[Document understanding data]
○ ○ ○

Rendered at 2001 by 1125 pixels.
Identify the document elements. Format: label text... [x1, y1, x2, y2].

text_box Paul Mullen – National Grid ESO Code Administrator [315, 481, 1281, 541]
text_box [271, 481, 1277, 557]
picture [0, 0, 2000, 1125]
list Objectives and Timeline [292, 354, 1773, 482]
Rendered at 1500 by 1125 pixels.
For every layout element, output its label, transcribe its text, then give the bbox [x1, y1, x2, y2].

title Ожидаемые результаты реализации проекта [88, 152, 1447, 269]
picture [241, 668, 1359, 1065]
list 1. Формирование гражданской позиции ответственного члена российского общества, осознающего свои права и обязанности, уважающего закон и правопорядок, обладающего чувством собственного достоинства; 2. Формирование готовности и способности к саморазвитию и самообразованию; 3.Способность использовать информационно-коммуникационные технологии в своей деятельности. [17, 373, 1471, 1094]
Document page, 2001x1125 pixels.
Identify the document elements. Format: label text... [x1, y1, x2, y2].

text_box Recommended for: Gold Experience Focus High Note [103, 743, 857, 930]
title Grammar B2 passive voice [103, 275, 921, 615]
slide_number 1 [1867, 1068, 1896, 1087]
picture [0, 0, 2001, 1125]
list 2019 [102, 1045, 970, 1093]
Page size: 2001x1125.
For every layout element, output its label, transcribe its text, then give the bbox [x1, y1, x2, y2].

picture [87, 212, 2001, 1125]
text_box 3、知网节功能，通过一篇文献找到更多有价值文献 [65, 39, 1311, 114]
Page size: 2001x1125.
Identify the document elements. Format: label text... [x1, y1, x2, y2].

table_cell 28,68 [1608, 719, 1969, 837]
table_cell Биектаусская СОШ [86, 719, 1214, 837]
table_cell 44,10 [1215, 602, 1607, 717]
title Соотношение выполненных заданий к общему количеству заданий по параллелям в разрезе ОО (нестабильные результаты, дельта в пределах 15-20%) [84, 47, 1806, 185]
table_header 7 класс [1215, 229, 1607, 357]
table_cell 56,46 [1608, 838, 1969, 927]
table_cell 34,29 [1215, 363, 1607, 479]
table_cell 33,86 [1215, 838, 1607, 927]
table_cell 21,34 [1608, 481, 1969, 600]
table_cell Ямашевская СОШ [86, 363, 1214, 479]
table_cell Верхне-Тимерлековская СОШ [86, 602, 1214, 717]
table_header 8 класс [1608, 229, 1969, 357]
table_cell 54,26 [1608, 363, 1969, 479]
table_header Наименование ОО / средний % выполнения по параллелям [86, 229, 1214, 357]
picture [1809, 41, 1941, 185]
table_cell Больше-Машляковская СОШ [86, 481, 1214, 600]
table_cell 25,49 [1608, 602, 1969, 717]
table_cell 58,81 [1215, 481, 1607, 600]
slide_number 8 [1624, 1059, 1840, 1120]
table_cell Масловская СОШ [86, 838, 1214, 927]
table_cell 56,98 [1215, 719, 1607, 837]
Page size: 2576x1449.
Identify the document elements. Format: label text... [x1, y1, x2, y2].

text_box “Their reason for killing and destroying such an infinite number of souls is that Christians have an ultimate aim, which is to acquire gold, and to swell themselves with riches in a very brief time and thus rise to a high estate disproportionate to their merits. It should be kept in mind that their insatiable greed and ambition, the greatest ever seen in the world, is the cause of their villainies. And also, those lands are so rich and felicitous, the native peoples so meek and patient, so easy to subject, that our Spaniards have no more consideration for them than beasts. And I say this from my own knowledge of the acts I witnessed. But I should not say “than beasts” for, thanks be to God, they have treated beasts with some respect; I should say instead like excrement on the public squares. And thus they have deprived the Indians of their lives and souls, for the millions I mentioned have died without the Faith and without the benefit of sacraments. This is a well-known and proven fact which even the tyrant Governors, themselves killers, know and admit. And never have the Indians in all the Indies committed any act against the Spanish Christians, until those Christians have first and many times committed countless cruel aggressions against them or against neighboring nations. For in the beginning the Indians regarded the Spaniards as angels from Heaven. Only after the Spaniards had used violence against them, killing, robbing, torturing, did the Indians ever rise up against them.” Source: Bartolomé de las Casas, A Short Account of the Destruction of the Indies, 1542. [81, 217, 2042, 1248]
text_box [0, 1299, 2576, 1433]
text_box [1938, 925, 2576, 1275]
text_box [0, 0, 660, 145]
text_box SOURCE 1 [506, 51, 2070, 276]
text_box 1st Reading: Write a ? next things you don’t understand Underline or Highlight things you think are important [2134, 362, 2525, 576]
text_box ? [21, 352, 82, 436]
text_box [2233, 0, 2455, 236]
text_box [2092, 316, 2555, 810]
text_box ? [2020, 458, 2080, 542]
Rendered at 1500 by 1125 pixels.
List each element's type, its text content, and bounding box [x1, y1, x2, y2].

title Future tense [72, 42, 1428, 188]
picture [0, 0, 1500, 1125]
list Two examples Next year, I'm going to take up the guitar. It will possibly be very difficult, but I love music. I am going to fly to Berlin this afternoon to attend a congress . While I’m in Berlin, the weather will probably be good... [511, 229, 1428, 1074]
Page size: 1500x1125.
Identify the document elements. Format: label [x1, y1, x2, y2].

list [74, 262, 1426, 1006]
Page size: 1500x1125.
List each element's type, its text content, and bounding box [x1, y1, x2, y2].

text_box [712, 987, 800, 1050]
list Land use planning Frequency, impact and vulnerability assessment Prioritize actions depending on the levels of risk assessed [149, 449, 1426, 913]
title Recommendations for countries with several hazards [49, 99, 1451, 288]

○ ○ ○

Activity
Which of the lines in the data hold the string "pixels"? Report each of them by copying it.

Result for this task
Rendered at 2001 by 1125 pixels.
Rendered at 1500 by 1125 pixels.
Document page, 2001x1125 pixels.
Rendered at 1500 by 1125 pixels.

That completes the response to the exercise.